Negli anni Settanta questa impostazione fu presa in modo tremendamente serio dai giovani di Comunione e Liberazione. Cl non metteva in discussione il principio dottrinale del pluralismo legittimo. Cl cercava di vivere fino in fondo il suo carisma, che è l’unità in Cristo vissuta esistenzialmente. Che i battezzati siano una cosa sola in Cristo è un mistero della fede, è un fatto soprannaturale. Ma se lo avvertiamo come il fatto decisivo della nostra vita, desideriamo di viverlo esistenzialmente. Chi fa l’esperienza dell’unità con gli altri cristiani in Cristo e dei nuovi rapporti umani che gradualmente da ciò nascono, desidera vivere quell’esperienza di unità in ogni ambito della vita. Se non lo desidera, vuol dire che non ha fatto l’esperienza dell’unità in Cristo come unità con altre persone. L’unità fra i cristiani è il principale segno della presenza e dell’azione di Cristo per chi cristiano non è: “Come tu, Padre, sei in me e io in te, siano anch’essi in noi una cosa sola, perché il mondo creda che tu mi hai mandato”. (Gv 17, 21). Quindi ha una fondamentale valenza missionaria. Se viene meno, e la testimonianza è ridotta a testimonianza del singolo, l’esito è un impoverimento della presenza e della proposta cristiana.
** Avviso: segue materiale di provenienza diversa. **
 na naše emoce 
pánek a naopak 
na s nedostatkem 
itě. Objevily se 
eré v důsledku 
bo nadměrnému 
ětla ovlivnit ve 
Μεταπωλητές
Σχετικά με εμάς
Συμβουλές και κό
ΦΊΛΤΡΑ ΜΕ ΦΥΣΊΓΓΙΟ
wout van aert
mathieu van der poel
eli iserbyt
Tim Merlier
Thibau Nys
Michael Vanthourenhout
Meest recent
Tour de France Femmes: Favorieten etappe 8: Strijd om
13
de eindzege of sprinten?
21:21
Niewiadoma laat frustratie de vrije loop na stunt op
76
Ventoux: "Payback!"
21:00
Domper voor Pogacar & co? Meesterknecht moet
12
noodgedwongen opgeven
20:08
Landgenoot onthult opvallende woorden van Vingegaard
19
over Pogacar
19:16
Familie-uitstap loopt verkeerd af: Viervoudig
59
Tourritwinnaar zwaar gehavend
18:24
Naturalmente l’unità dei cristiani in politica non produce come tale una politica cristiana o delle soluzioni cristiane ai problemi politici. L’accusa di integralismo che per tanti anni è stata rivolta a Cl nasce da una incomprensione o da un atteggiamento prevenuto. Cl non ha mai pensato e non ha mai detto che i cristiani hanno risposte e soluzioni politiche in quanto cristiani. Cl ha richiamato al fatto che l’unità dei cristiani vissuta anche nella politica mette in moto l’umano (che i cristiani hanno in comune con tutti gli esseri umani) in un modo tale che nascono iniziative, proposte, opere, battaglie che offrono risposte e che offrono senso alle questioni politiche. Il buon governo della Regione Lombardia nelle legislature in cui è stato presidente Roberto Formigoni (documentato nel libro Roberto Formigoni – Una storia popolare alle pagine 205-390), che non è oscurato da incidenti di percorso e dal successo di malevole congiure, è la dimostrazione storica e concreta di quanto appena detto.
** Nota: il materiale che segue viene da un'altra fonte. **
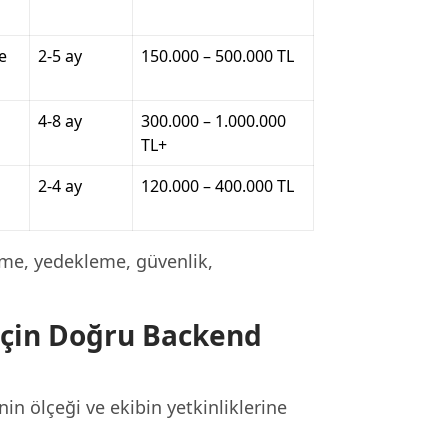
e
2-5 ay
150.000 – 500.000 TL
4-8 ay
300.000 – 1.000.000
TL+
2-4 ay
120.000 – 400.000 TL
me, yedekleme, güvenlik,
İçin Doğru Backend
in ölçeği ve ekibin yetkinliklerine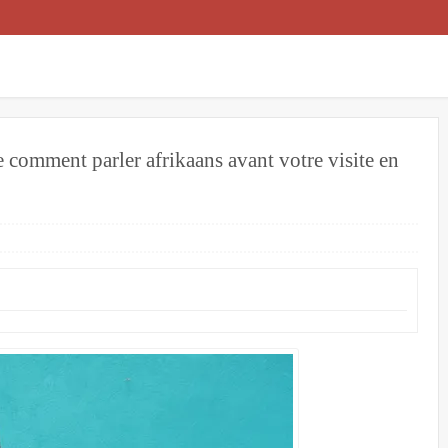
comment parler afrikaans avant votre visite en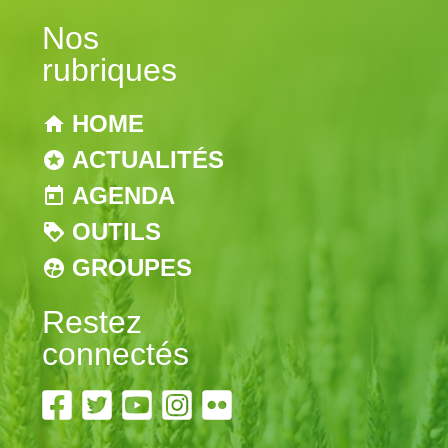
Nos
rubriques
HOME
ACTUALITÉS
AGENDA
OUTILS
GROUPES
Restez
connectés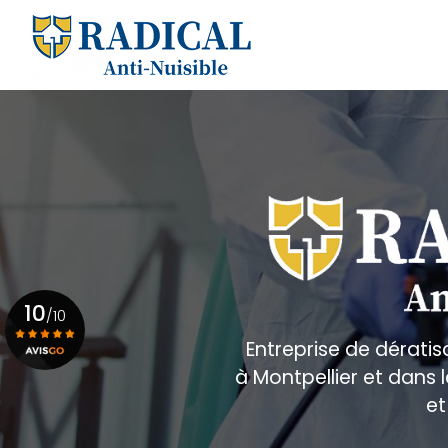
Aller
au
Navigation principale
contenu
principal
10
/10
Entreprise de dératis
à Montpellier et dans
Voir le certificat
et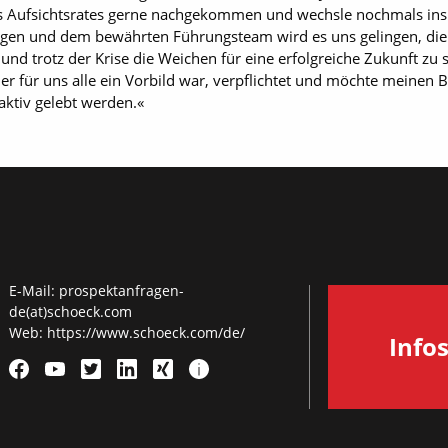
 des Aufsichtsrates gerne nachgekommen und wechsle nochmals in
en und dem bewährten Führungsteam wird es uns gelingen, die 
d trotz der Krise die Weichen für eine erfolgreiche Zukunft zu s
 für uns alle ein Vorbild war, verpflichtet und möchte meinen Be
ktiv gelebt werden.«
E-Mail:
prospektanfragen-
de(at)schoeck.com
Web:
https://www.schoeck.com/de/
Info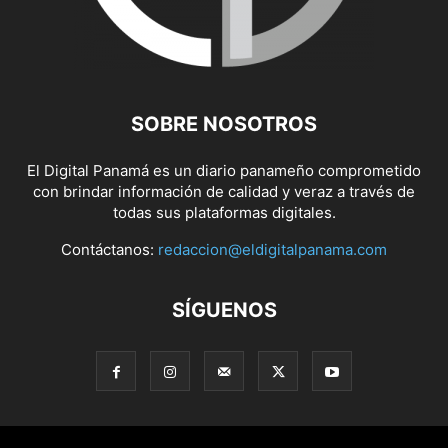
SOBRE NOSOTROS
El Digital Panamá es un diario panameño comprometido
con brindar información de calidad y veraz a través de
todas sus plataformas digitales.
Contáctanos:
redaccion@eldigitalpanama.com
SÍGUENOS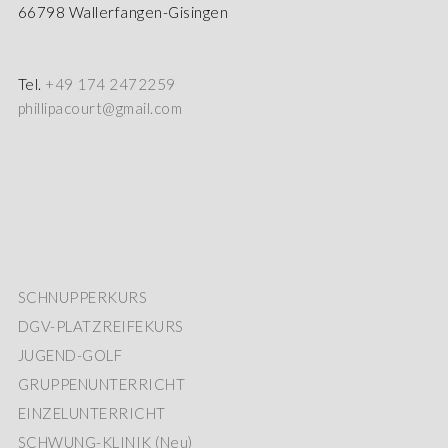
66798 Wallerfangen-Gisingen
Tel.
+49 174 2472259
phillipacourt@gmail.com
SCHNUPPERKURS
DGV-PLATZREIFEKURS
JUGEND-GOLF
GRUPPENUNTERRICHT
EINZELUNTERRICHT
SCHWUNG-KLINIK (Neu)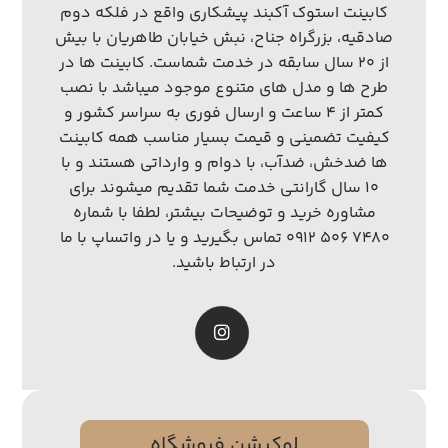
کابینت استوک آکبند پیشکاری واقع در فلکه دوم
صادقیه، بزرگراه جناح، نبش خیابان طاهریان با بیش
از ۲۰ سال سابقه در خدمت شماست. کابینت ها در
طرح ها و مدل های متنوع موجود میباشد با نصب
کمتر از ۴ ساعت و ارسال فوری به سراسر کشور و
کیفیت تضمینی و قیمت بسیار مناسب همه کابینت
ها ضدخش، ضدآب، با دوام و وارداتی هستند و با
۱۰ سال گارانتی خدمت شما تقدیم میشوند برای
مشاوره خرید و توضیحات بیشتر، لطفا با شماره
۷۴۸۰ ۵۰۶ ۰۹۱۲ تماس بگیرید و یا در واتساپ با ما
در ارتباط باشید.
لوکیشن فروشگاه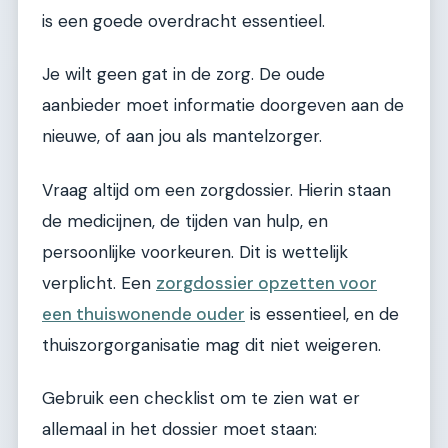
is een goede overdracht essentieel.
Je wilt geen gat in de zorg. De oude
aanbieder moet informatie doorgeven aan de
nieuwe, of aan jou als mantelzorger.
Vraag altijd om een zorgdossier. Hierin staan
de medicijnen, de tijden van hulp, en
persoonlijke voorkeuren. Dit is wettelijk
verplicht. Een
zorgdossier opzetten voor
een thuiswonende ouder
is essentieel, en de
thuiszorgorganisatie mag dit niet weigeren.
Gebruik een checklist om te zien wat er
allemaal in het dossier moet staan: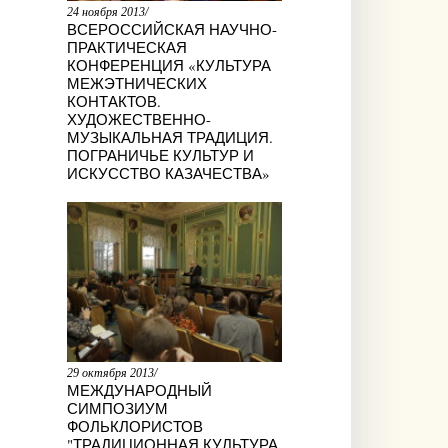
24 ноября 2013/
ВСЕРОССИЙСКАЯ НАУЧНО-
ПРАКТИЧЕСКАЯ
КОНФЕРЕНЦИЯ «КУЛЬТУРА
МЕЖЭТНИЧЕСКИХ
КОНТАКТОВ.
ХУДОЖЕСТВЕННО-
МУЗЫКАЛЬНАЯ ТРАДИЦИЯ.
ПОГРАНИЧЬЕ КУЛЬТУР И
ИСКУССТВО КАЗАЧЕСТВА»
29 октября 2013/
МЕЖДУНАРОДНЫЙ
СИМПОЗИУМ
ФОЛЬКЛОРИСТОВ
"ТРАДИЦИОННАЯ КУЛЬТУРА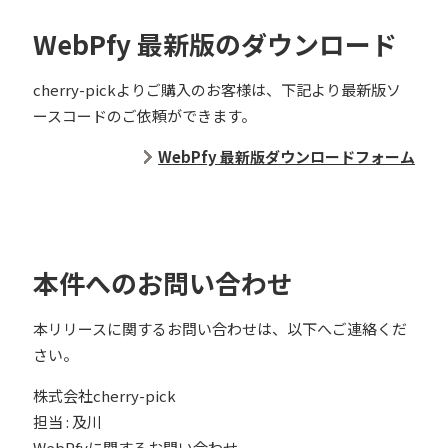
WebPfy 最新版のダウンロード
cherry-pickよりご購入のお客様は、下記より最新版ソ
ースコードのご依頼ができます。
WebPfy 最新版ダウンロードフォーム
本件へのお問い合わせ
本リリースに関するお問い合わせは、以下へご連絡くだ
さい。
株式会社cherry-pick
担当 : 及川
WebPfyに関するお問い合わせ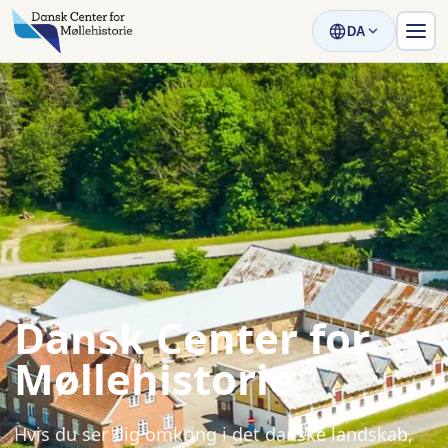
DA
Dansk Center for
Møllehistorie
Hvis du ser dig omkring i det danske landskab,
Se si vuole che la presenza cristiana in politica sia viva e incidente, bisogna tornare lì, bisogna tornare a quel tentativo di vivere anche nella politica l’unità che Dio dona in Cristo a coloro che incontrano Suo figlio. Nel frattempo voteremo il meno peggio ed eviteremo di votare gli psuedocattolici che dicono che per i figli conta l’amore e non il sesso dei genitori, dimostrando di essere carenti tanto nella fede che nell’esercizio della ragione. Ma dovremo essere consapevoli che a ben altro bisogna aspirare, che ben altra testimonianza i tempi richiedono. Come scriveva san John Henry Newman: «I membri della Chiesa non fanno altro che il proprio dovere quando si associano tra di loro, e quando tale coesione interna viene usata per combattere all’esterno lo spirito del male, nelle corti dei re o tra le varie moltitudini. E se essi non possono ottenere di più, possono, almeno, soffrire per la Verità e tenerne desto il ricordo, infliggendo agli uomini il compito di perseguitarli».